Archives, October 25, 1683: M. de la Barre grants Benjamin Gillam of Boston clearance for the ship Le Garcon, now in port at Quebec, although he had no license from his Britannic Majesty permitting him to enter Hudson Bay.
 Such foundationless accusations have been written against Radisson by historians who ought to have known better, about these furs, that I quote the final orders of the government on the subject: November 5, 1683, M. de la Barre forbids Chalons, agent of La Ferme du Canada, confiscating the furs brought from Hudson Bay; November 8 M. de la Chesnaye is to be paid for the furs seized.

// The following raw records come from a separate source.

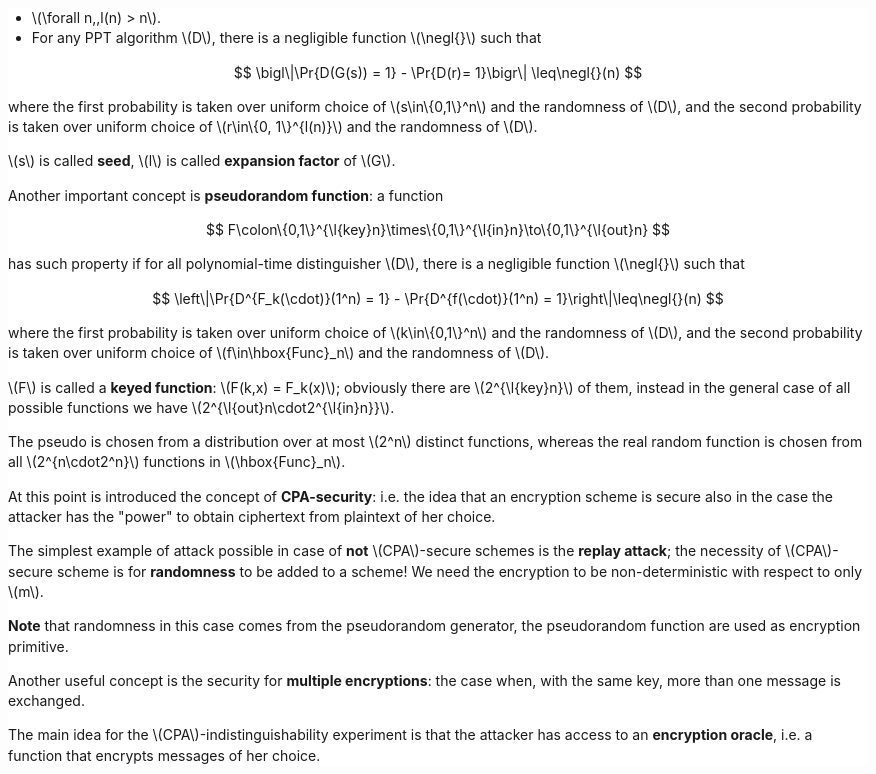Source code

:  - \\(\forall n,\,l(n) > n\\).
 - For any PPT algorithm \\(D\\), there is a negligible function \\(\negl{}\\) such that

$$
\bigl\|\Pr{D(G(s)) = 1} - \Pr{D(r)= 1}\bigr\| \leq\negl{}(n)
$$

where the first probability is taken over  uniform choice of \\(s\in\\{0,1\\}^n\\) and the randomness of \\(D\\),
and the second probability is taken over uniform choice of \\(r\in\\{0, 1\\}^{l(n)}\\) and the randomness of \\(D\\).

\\(s\\) is called **seed**, \\(l\\) is called **expansion factor** of \\(G\\).

Another important concept is **pseudorandom function**: a function 

$$
F\colon\{0,1\}^{\l{key}n}\times\{0,1\}^{\l{in}n}\to\{0,1\}^{\l{out}n}
$$

has such property if for all polynomial-time distinguisher \\(D\\), there is a
negligible function \\(\negl{}\\) such that

$$
\left\|\Pr{D^{F_k(\cdot)}(1^n) = 1} - \Pr{D^{f(\cdot)}(1^n) = 1}\right\|\leq\negl{}(n)
$$

where the first probability is taken over uniform choice of \\(k\in\\{0,1\\}^n\\) and the randomness of \\(D\\), and the second probability
is taken over uniform choice of \\(f\in\hbox{Func}_n\\) and the randomness of \\(D\\).


\\(F\\) is called a **keyed function**: \\(F(k,x) = F_k(x)\\); obviously there
are \\(2^{\l{key}n}\\) of them, instead in the general case of all
possible functions we have \\(2^{\l{out}n\cdot2^{\l{in}n}}\\).

The pseudo is chosen from a distribution over at most \\(2^n\\) distinct
functions, whereas the real random function is chosen from  all \\(2^{n\cdot2^n}\\) functions in \\(\hbox{Func}_n\\).

At this point is introduced the concept of **CPA-security**: i.e. the idea that
an encryption scheme is secure also in the case the attacker
has the "power" to obtain ciphertext from plaintext of her choice.

The simplest example of attack possible in case of **not** \\(CPA\\)-secure
schemes is the **replay attack**; the necessity of \\(CPA\\)-secure scheme is
for **randomness** to be added to a scheme! We need the encryption to be
    non-deterministic with respect to only \\(m\\).

**Note** that randomness in this case comes from the pseudorandom generator, the
pseudorandom function are used as encryption primitive.

Another useful concept is the security for **multiple encryptions**: the case
when, with the same key, more than one message is exchanged.

The main idea for the \\(CPA\\)-indistinguishability experiment is that the
attacker has access to an **encryption oracle**, i.e. a function that encrypts
messages of her choice.
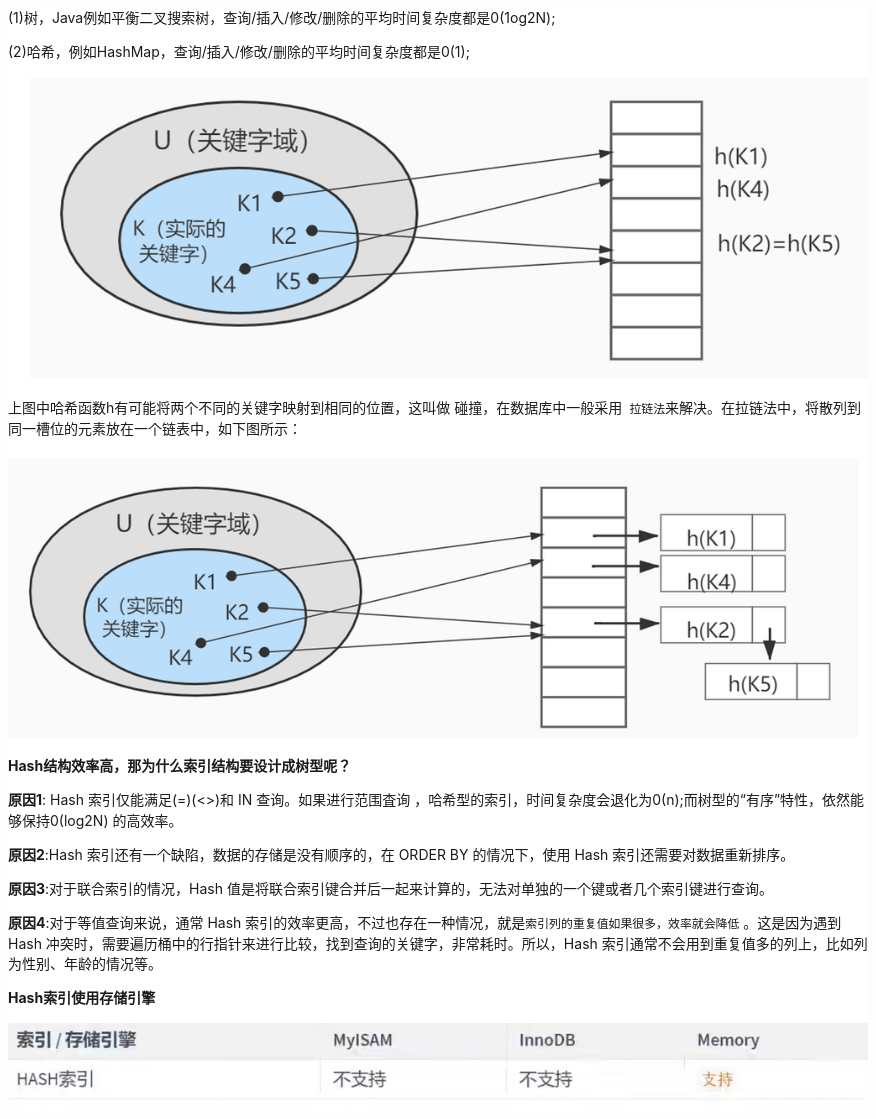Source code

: (1)树，Java例如平衡二叉搜索树，查询/插入/修改/删除的平均时间复杂度都是0(1og2N);

(2)哈希，例如HashMap，查询/插入/修改/删除的平均时间复杂度都是0(1);

![image-20240303220727904](../.vuepress/public/assets/MySQL/image-20240303220727904.png)

上图中哈希函数h有可能将两个不同的关键字映射到相同的位置，这叫做 碰撞，在数据库中一般采用` 拉链法`来解决。在拉链法中，将散列到同一槽位的元素放在一个链表中，如下图所示：

![image-20240303220848923](../.vuepress/public/assets/MySQL/image-20240303220848923.png)



**Hash结构效率高，那为什么索引结构要设计成树型呢？**

**原因1**: Hash 索引仅能满足(=)(<>)和 IN 查询。如果进行范围査询 ，哈希型的索引，时间复杂度会退化为0(n);而树型的“有序”特性，依然能够保持0(log2N) 的高效率。

**原因2**:Hash 索引还有一个缺陷，数据的存储是没有顺序的，在 ORDER BY 的情况下，使用 Hash 索引还需要对数据重新排序。

**原因3**:对于联合索引的情况，Hash 值是将联合索引键合并后一起来计算的，无法对单独的一个键或者几个索引键进行查询。

**原因4**:对于等值查询来说，通常 Hash 索引的效率更高，不过也存在一种情况，就是`索引列的重复值如果很多，效率就会降低` 。这是因为遇到 Hash 冲突时，需要遍历桶中的行指针来进行比较，找到查询的关键字，非常耗时。所以，Hash 索引通常不会用到重复值多的列上，比如列为性别、年龄的情况等。

**Hash索引使用存储引擎**

![image-20240303221323044](../.vuepress/public/assets/MySQL/image-20240303221323044.png)
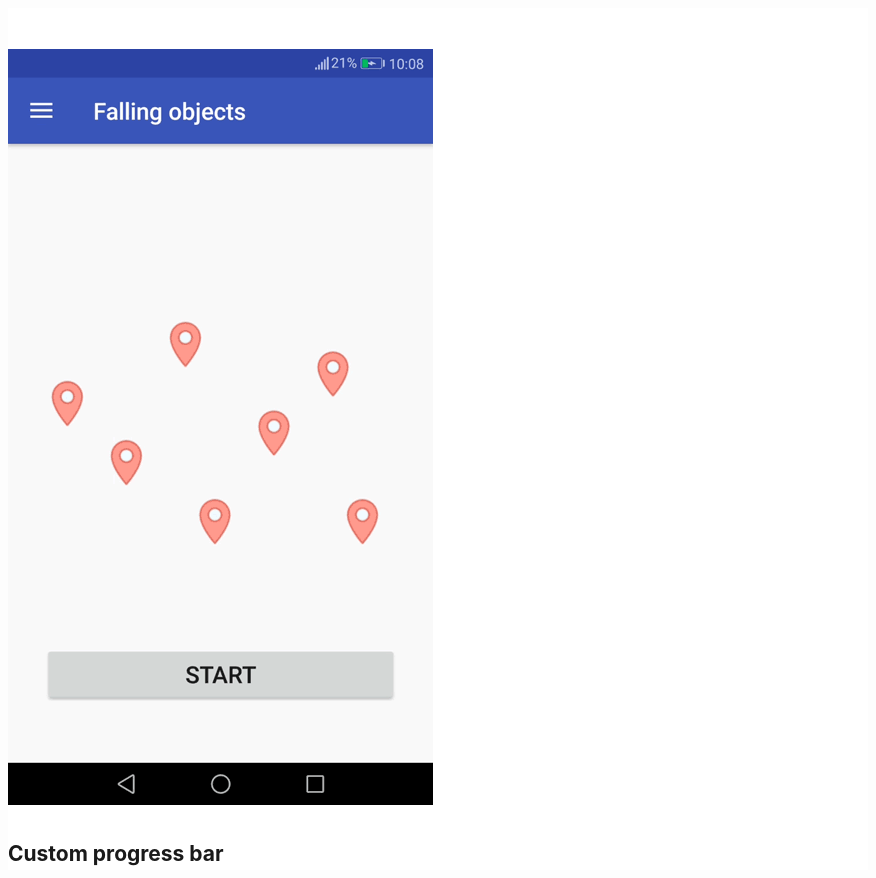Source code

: <br><br><img src="images/falling_objects.gif" width="425"/> 

<a name="progress_bar"><h2>Custom progress bar</h2></a>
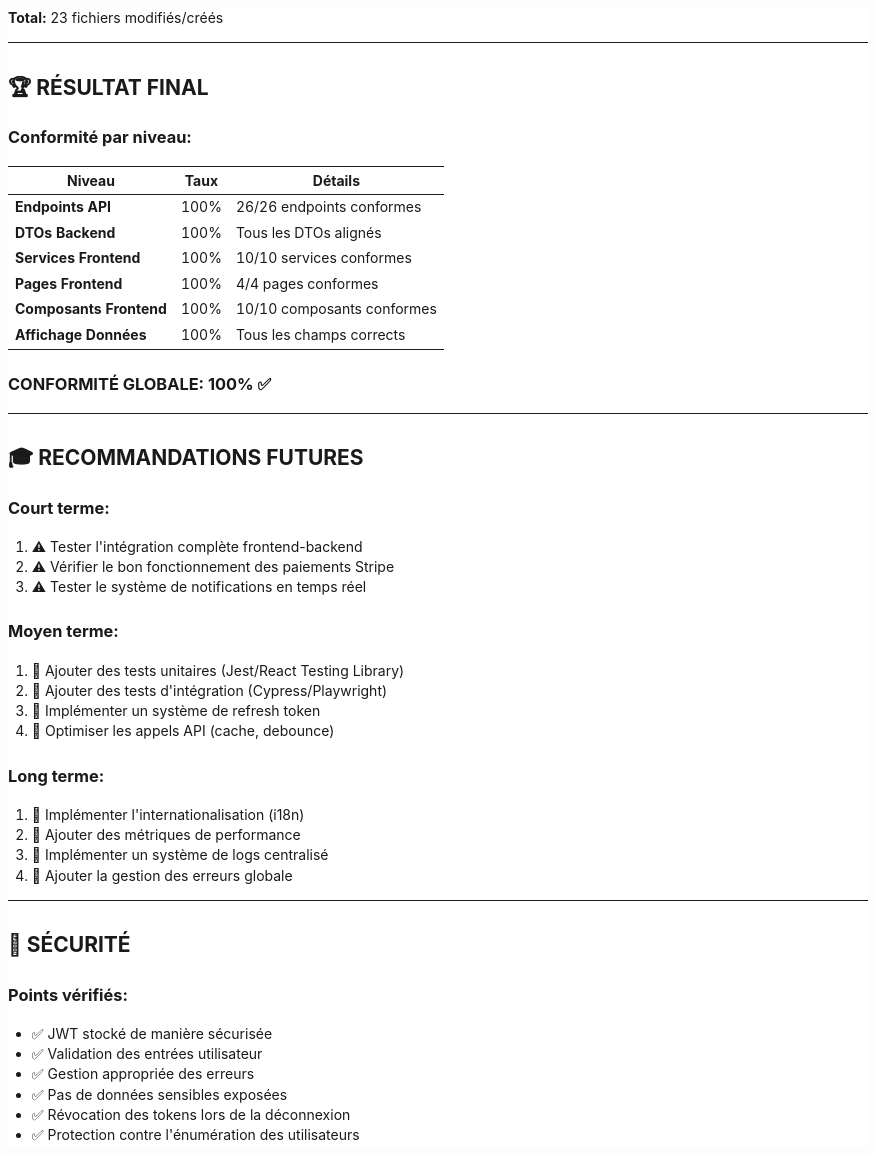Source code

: **Total:** 23 fichiers modifiés/créés

---

## 🏆 RÉSULTAT FINAL

### **Conformité par niveau:**

| Niveau | Taux | Détails |
|--------|------|---------|
| **Endpoints API** | 100% | 26/26 endpoints conformes |
| **DTOs Backend** | 100% | Tous les DTOs alignés |
| **Services Frontend** | 100% | 10/10 services conformes |
| **Pages Frontend** | 100% | 4/4 pages conformes |
| **Composants Frontend** | 100% | 10/10 composants conformes |
| **Affichage Données** | 100% | Tous les champs corrects |

### **CONFORMITÉ GLOBALE: 100% ✅**

---

## 🎓 RECOMMANDATIONS FUTURES

### **Court terme:**
1. ⚠️ Tester l'intégration complète frontend-backend
2. ⚠️ Vérifier le bon fonctionnement des paiements Stripe
3. ⚠️ Tester le système de notifications en temps réel

### **Moyen terme:**
1. 📝 Ajouter des tests unitaires (Jest/React Testing Library)
2. 📝 Ajouter des tests d'intégration (Cypress/Playwright)
3. 📝 Implémenter un système de refresh token
4. 📝 Optimiser les appels API (cache, debounce)

### **Long terme:**
1. 📝 Implémenter l'internationalisation (i18n)
2. 📝 Ajouter des métriques de performance
3. 📝 Implémenter un système de logs centralisé
4. 📝 Ajouter la gestion des erreurs globale

---

## 🔐 SÉCURITÉ

### **Points vérifiés:**
- ✅ JWT stocké de manière sécurisée
- ✅ Validation des entrées utilisateur
- ✅ Gestion appropriée des erreurs
- ✅ Pas de données sensibles exposées
- ✅ Révocation des tokens lors de la déconnexion
- ✅ Protection contre l'énumération des utilisateurs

France refuses to restore the Confiscated Furs and Radisson tries to redeem his Fortune—Reengaged by England, he captures back Fort Nelson, but comes to Want in his Old Age—his Character
Radisson was now near his fiftieth year. He had spent his entire life exploring the wilds. He had saved New France from bankruptcy with cargoes of furs that in four years amounted to half a million of modern money. In ten years he had brought half a million dollars worth of furs to the English company. Yet he was a poor man, threatened with the sponging-house by clamorous creditors and in the power of avaricious statesmen, who used him as a tool for their own schemes. La Chesnaye had saved his furs; but the half of the cargo that was the share of Radisson and Groseillers had been seized at Quebec. On arriving in France, Groseillers presented a memorial of their wrong to the court. Probably because England and France were allied by treaty at that time, the petition for redress was ignored. Groseillers was now an old man. He left the struggle to Radisson and retired to spend his days in quietness. Radisson did not cease to press his claim for the return of confiscated furs. He had a wife and four children to support; but, in spite of all his services to England and France, he did not own a shilling’s worth of property in the whole world. From January to May he waited for the tardy justice of the French court. When his suit became too urgent, he was told that he had offended the Most Christian King by attacking the fur posts under the protection of a friendly monarch, King Charles. The hollowness of that excuse became apparent when the French government sanctioned the fitting out of two vessels for Radisson to go to Hudson Bay in the spring. Lord Preston, the English ambassador, was also playing a double game. He never ceased to reproach the French for the destruction of the fur posts on Hudson Bay. At the same time he besieged Radisson with offers to return to the service of the Hudson’s Bay Company.